# WORK REQUEST
The answer should be a faithful retyping of the records that follow, pictures excluded.

# DATA EXCERPTS
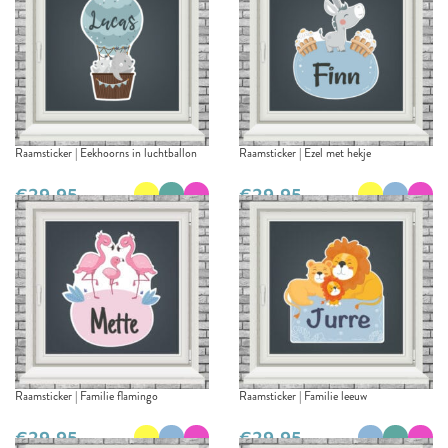
Raamsticker | Eekhoorns in luchtballon
Raamsticker | Ezel met hekje
€
€
Raamsticker | Familie flamingo
Raamsticker | Familie leeuw
€
€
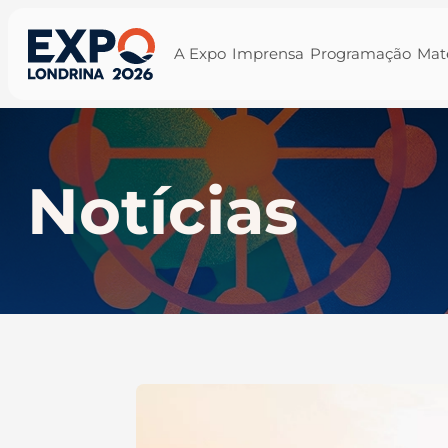
A Expo
Imprensa
Programação
Mat
Notícias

# SOLUTION
Raamsticker | Eekhoorns in luchtballon
Raamsticker | Ezel met hekje
€
€
Raamsticker | Familie flamingo
Raamsticker | Familie leeuw
€
€
A Expo
Imprensa
Programação
Mat
Notícias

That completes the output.